(Data items)
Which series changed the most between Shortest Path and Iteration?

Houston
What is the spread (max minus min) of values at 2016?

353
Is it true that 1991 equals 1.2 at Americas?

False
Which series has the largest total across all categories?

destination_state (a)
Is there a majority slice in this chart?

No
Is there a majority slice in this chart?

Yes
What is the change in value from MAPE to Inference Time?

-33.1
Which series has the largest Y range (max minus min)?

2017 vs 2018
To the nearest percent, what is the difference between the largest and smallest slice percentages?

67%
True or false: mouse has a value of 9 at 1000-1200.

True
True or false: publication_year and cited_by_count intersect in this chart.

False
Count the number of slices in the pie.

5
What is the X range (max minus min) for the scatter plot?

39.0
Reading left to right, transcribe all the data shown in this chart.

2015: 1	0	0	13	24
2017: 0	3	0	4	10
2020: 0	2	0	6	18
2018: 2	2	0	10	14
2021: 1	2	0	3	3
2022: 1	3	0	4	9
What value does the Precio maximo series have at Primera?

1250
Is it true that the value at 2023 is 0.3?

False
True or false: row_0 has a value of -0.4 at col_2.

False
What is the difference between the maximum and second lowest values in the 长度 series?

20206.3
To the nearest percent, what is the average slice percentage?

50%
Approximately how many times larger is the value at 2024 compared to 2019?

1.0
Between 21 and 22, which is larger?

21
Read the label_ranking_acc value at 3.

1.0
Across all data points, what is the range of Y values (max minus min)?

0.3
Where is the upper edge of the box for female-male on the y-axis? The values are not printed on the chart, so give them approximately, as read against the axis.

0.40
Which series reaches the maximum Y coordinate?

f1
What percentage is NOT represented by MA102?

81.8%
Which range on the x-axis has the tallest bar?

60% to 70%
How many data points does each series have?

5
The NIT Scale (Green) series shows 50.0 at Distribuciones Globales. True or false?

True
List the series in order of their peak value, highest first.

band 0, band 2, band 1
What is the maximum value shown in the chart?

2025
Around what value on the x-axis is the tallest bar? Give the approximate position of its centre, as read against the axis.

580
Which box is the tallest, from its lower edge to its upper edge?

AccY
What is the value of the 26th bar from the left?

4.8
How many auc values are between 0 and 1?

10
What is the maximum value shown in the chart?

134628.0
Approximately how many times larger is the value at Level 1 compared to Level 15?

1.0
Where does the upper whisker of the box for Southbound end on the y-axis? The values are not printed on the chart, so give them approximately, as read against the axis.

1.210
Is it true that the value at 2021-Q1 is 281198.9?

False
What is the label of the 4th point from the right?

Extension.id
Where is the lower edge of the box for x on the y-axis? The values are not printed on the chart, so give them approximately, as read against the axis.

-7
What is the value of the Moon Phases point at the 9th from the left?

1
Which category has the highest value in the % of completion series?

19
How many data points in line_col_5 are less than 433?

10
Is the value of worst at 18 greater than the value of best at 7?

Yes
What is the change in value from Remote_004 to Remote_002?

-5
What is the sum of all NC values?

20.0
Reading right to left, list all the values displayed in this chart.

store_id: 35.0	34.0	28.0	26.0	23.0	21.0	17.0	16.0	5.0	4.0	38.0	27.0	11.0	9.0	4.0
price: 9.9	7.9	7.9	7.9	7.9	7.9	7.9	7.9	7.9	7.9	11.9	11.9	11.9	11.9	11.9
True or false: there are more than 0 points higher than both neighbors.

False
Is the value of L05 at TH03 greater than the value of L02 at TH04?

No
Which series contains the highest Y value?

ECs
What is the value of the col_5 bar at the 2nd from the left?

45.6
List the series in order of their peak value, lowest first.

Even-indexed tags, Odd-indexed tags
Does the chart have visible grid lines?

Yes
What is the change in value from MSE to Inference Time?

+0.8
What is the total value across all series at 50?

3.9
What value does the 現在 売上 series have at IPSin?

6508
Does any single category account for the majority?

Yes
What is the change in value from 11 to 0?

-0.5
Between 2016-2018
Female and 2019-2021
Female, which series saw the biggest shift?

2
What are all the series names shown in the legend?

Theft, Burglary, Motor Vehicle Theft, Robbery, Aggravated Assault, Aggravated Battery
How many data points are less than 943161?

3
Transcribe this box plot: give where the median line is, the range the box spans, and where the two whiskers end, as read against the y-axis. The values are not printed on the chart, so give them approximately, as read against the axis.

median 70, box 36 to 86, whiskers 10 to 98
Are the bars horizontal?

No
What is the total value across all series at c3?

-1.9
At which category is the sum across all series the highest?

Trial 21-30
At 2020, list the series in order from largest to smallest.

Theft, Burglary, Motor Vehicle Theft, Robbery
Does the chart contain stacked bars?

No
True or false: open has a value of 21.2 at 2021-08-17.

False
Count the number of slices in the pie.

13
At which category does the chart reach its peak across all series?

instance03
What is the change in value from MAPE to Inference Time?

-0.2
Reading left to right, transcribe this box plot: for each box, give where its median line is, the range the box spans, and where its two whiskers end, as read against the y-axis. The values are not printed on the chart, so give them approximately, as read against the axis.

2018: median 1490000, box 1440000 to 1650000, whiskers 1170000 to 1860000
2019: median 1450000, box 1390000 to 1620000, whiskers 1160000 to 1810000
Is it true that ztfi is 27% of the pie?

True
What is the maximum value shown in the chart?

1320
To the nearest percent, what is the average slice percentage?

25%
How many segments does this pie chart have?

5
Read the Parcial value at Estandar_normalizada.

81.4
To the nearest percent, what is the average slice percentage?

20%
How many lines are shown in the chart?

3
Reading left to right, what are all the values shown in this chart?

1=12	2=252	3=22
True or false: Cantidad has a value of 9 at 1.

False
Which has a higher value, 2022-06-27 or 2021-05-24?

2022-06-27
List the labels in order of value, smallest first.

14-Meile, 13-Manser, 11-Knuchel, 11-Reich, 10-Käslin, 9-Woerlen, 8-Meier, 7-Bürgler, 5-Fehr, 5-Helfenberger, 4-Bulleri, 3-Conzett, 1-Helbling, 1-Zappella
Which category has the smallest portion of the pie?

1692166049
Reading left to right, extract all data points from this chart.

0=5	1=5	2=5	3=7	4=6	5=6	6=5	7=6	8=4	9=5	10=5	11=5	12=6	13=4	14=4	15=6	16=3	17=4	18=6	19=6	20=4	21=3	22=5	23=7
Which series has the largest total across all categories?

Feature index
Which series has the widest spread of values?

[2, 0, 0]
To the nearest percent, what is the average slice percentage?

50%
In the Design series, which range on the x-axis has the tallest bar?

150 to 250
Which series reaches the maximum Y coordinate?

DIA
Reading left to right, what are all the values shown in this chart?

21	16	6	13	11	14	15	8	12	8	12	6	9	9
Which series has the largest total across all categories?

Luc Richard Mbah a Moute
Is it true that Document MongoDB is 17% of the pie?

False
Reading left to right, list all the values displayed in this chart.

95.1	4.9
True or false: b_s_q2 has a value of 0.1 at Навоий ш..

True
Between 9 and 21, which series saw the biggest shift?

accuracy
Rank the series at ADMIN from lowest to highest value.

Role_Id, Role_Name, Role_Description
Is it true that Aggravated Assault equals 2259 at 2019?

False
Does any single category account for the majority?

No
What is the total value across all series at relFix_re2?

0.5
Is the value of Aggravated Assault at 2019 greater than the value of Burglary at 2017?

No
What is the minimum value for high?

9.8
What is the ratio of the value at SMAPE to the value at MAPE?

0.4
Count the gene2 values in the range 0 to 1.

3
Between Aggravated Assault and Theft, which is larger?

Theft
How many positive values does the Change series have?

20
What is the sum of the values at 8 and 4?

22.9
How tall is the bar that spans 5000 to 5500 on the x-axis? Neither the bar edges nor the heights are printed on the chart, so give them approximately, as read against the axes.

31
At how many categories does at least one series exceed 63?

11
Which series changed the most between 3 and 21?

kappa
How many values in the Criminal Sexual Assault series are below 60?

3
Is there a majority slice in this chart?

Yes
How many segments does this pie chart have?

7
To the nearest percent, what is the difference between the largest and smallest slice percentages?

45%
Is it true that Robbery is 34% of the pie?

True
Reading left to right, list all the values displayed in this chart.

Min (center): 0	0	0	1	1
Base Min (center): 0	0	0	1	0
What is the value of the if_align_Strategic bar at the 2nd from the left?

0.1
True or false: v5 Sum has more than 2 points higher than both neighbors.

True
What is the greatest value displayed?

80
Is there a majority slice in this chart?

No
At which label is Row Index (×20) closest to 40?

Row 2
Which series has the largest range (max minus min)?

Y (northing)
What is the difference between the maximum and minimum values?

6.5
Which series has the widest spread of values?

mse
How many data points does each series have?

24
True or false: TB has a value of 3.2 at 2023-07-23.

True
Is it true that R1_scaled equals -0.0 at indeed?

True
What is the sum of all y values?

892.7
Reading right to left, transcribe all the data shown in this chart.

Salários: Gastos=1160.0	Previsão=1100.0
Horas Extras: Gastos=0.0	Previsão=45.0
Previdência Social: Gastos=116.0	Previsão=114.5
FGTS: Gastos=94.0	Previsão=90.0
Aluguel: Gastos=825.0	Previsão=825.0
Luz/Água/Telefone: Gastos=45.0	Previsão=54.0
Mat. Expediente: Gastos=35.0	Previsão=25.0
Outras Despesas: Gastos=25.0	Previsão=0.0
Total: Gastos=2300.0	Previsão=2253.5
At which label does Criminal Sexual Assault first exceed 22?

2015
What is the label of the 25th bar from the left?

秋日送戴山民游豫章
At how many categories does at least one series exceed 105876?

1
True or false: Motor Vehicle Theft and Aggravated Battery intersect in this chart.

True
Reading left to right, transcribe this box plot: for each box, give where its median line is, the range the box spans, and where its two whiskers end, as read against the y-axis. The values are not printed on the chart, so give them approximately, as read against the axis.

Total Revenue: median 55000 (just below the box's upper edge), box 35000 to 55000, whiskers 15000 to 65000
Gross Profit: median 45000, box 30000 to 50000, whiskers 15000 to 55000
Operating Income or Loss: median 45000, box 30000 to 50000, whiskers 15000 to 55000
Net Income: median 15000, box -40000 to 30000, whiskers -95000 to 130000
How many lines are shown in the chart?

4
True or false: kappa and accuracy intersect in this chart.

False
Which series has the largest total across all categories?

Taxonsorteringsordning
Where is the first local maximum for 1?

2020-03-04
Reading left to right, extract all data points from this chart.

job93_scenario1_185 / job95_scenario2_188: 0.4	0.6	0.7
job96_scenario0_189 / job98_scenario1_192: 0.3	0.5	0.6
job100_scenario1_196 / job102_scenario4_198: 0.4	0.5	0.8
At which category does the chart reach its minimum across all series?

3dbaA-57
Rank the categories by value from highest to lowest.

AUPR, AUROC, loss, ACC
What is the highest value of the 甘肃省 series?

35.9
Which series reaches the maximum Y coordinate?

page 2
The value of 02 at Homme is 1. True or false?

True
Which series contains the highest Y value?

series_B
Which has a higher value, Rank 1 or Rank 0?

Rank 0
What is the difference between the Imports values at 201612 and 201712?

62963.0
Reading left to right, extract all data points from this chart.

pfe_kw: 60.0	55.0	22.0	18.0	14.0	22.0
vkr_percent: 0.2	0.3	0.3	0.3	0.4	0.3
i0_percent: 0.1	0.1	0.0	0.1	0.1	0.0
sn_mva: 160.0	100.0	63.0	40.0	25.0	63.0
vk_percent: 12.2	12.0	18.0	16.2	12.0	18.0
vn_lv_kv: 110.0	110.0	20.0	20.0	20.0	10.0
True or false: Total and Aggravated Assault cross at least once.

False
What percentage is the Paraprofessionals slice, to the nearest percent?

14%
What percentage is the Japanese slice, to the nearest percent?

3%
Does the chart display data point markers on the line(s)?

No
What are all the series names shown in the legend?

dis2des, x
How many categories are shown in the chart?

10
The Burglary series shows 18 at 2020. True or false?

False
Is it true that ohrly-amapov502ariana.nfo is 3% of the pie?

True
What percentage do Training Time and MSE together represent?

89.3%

> _Work request_: Pull out every line of the records above that contains the word "equals".

> _Exercise result_:
Is it true that 1991 equals 1.2 at Americas?
Is it true that Aggravated Assault equals 2259 at 2019?
Is it true that R1_scaled equals -0.0 at indeed?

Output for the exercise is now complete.